● WHAT IS REQUIRED:
Go through the material under this sentence. Return every line holding "into".

______

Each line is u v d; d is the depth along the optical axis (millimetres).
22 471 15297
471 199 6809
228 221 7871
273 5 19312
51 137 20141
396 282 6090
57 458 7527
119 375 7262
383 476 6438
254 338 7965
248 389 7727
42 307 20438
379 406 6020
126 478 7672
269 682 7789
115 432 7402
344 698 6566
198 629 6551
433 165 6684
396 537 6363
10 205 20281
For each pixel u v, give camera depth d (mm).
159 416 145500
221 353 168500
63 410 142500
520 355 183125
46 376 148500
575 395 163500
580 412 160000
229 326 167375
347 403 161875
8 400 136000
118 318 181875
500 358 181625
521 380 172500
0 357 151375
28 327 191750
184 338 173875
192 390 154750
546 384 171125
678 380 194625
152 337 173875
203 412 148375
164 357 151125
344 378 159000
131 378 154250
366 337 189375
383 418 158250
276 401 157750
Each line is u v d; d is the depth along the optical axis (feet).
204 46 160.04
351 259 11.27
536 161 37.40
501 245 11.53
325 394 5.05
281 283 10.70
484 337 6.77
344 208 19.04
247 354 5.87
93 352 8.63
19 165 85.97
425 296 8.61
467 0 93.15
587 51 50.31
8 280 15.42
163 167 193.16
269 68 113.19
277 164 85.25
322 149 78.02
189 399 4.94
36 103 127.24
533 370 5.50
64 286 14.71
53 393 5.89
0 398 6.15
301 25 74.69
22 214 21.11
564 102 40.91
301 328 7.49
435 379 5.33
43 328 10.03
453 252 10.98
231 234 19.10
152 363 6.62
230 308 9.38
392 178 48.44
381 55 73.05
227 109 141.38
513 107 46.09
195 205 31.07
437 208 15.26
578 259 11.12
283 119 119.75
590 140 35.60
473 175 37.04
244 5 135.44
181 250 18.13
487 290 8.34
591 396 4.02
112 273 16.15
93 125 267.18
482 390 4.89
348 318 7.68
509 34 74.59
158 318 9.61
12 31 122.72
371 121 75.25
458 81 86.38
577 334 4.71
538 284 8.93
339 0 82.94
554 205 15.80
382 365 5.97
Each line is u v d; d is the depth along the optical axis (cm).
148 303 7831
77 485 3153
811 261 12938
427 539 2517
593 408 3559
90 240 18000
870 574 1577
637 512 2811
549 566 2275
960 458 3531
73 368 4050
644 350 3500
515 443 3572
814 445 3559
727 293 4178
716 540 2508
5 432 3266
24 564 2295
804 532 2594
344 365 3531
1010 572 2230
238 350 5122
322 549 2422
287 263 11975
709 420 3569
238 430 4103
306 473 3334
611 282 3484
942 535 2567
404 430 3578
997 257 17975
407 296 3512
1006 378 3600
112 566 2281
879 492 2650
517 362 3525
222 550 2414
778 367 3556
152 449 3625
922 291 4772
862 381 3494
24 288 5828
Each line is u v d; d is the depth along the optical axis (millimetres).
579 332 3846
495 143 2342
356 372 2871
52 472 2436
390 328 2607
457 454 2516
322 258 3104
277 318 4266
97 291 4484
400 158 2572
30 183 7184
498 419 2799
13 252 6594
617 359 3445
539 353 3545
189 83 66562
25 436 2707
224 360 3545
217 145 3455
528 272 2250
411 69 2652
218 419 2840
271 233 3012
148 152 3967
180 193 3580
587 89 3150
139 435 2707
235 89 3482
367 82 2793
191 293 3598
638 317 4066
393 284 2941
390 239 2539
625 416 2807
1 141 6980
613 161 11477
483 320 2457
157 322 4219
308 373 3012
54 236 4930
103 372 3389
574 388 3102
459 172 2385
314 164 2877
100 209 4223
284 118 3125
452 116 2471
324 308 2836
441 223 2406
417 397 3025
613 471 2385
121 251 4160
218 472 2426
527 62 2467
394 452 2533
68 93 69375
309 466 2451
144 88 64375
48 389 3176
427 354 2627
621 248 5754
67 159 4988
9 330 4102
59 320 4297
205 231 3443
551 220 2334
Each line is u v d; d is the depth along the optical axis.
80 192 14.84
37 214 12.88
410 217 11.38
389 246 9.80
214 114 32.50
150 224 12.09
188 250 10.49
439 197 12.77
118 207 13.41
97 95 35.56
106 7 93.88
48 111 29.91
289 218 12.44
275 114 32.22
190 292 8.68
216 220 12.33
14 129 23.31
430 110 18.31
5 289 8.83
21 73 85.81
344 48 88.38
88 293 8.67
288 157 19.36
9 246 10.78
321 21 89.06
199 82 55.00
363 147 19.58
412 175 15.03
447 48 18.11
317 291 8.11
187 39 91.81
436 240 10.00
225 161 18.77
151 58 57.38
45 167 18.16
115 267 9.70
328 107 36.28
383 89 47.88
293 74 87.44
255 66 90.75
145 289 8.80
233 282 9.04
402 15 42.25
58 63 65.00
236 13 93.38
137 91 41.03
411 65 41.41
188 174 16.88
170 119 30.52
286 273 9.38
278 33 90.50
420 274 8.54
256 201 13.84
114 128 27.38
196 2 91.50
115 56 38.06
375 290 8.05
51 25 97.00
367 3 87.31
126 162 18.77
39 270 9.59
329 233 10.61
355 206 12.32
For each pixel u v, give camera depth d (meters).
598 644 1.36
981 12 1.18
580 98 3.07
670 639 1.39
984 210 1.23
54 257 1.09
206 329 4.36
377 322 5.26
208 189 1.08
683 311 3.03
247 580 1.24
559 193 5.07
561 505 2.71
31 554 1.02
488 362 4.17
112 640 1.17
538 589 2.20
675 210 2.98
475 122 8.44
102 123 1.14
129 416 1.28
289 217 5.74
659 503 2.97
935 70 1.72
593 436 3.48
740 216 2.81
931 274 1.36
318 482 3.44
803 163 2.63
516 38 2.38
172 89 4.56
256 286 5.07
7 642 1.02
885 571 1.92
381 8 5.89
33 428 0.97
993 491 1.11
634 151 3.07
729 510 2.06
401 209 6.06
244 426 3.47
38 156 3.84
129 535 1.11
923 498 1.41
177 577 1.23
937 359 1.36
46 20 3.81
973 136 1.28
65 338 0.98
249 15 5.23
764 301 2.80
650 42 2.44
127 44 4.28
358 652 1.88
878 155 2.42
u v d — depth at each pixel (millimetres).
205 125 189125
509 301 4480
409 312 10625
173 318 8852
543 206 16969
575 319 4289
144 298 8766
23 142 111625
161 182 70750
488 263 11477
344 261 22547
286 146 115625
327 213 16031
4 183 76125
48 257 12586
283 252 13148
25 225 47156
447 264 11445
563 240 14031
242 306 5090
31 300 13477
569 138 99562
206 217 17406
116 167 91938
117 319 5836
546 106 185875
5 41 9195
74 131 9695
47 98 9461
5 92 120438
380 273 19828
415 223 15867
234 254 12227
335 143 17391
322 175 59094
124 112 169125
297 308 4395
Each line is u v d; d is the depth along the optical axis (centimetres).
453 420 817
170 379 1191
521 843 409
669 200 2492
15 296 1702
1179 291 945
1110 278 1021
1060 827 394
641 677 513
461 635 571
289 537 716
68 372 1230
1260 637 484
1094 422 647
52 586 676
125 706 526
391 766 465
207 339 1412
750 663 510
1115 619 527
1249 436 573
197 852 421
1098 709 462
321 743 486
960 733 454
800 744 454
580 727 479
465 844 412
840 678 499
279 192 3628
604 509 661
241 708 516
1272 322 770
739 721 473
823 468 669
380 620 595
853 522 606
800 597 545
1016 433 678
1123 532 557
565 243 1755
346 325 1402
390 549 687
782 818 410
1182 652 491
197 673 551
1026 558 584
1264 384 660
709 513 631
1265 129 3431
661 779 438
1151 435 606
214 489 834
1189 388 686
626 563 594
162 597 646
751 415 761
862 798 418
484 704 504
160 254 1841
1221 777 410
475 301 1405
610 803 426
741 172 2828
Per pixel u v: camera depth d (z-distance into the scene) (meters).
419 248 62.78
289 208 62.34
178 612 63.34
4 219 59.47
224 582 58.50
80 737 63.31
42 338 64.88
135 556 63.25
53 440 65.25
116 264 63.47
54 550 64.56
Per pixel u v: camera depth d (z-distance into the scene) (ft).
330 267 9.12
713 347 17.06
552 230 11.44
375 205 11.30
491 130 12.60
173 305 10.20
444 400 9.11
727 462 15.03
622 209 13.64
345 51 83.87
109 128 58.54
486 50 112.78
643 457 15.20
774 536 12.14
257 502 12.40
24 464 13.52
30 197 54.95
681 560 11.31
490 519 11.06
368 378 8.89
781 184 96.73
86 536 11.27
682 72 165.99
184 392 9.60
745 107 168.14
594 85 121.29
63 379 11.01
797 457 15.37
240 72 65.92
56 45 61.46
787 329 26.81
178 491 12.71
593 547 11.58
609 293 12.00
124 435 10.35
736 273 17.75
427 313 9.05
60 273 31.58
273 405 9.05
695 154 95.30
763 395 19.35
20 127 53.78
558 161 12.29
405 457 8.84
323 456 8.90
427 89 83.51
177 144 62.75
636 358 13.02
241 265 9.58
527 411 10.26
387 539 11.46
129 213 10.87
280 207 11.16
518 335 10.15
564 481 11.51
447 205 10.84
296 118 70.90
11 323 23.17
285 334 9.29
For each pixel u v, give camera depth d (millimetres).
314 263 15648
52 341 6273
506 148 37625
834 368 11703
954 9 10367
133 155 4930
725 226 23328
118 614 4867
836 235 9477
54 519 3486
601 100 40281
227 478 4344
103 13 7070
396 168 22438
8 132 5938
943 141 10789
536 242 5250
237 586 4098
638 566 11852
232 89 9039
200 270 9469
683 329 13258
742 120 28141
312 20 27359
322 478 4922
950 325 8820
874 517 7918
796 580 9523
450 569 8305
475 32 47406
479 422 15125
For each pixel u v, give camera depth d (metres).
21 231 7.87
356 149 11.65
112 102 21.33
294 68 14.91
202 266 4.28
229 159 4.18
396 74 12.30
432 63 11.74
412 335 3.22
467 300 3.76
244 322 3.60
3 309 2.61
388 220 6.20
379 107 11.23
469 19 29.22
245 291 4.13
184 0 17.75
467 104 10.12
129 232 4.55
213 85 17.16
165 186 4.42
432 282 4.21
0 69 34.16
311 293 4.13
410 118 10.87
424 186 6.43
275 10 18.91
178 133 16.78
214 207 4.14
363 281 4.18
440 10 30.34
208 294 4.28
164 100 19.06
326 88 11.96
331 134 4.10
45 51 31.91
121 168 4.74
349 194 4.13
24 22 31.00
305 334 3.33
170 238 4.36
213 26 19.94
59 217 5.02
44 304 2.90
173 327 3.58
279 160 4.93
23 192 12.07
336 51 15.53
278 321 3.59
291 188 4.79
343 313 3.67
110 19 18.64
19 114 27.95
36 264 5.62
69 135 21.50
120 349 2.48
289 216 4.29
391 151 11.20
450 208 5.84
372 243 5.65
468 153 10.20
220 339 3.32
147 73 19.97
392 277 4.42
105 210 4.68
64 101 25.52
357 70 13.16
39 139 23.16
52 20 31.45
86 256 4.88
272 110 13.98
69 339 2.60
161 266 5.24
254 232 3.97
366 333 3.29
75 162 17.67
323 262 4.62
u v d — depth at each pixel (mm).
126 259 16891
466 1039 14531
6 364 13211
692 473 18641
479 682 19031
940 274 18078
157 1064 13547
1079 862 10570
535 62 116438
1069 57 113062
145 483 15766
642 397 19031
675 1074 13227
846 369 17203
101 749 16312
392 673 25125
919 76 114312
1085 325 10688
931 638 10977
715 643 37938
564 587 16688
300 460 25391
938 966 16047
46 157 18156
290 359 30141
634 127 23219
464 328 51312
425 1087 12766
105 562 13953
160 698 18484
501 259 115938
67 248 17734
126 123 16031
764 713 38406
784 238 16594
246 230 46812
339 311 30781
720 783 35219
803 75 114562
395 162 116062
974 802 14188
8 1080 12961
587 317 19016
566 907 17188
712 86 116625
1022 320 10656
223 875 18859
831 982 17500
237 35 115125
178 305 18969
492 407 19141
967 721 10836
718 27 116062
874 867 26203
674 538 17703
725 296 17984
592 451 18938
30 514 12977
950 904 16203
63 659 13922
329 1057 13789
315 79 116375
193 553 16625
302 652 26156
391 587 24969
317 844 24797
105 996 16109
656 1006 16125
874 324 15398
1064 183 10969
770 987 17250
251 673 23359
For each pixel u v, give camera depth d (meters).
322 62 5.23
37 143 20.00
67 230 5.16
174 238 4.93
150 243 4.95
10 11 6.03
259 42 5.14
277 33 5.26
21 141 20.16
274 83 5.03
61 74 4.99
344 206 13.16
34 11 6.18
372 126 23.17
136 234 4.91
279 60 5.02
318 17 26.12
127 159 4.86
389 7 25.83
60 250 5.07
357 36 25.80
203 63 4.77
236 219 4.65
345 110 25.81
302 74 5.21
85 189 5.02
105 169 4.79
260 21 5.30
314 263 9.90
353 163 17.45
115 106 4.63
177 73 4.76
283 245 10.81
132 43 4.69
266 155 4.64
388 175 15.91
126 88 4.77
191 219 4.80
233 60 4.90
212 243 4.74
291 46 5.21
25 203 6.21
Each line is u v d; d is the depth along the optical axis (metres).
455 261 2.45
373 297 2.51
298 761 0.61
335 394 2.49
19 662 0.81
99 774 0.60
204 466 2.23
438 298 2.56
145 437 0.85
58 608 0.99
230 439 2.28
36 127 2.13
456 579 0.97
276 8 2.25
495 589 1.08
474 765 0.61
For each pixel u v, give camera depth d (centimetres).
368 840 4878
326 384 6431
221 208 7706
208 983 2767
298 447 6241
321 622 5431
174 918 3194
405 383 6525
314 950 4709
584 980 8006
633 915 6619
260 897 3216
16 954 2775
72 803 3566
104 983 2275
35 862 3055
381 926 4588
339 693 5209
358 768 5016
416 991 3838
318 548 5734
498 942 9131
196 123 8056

______

● RESPONSE BELOW:
Per pixel u v: camera depth d (z-distance into the scene) (meters).
Per pixel u v: camera depth d (z-distance into the scene) (ft).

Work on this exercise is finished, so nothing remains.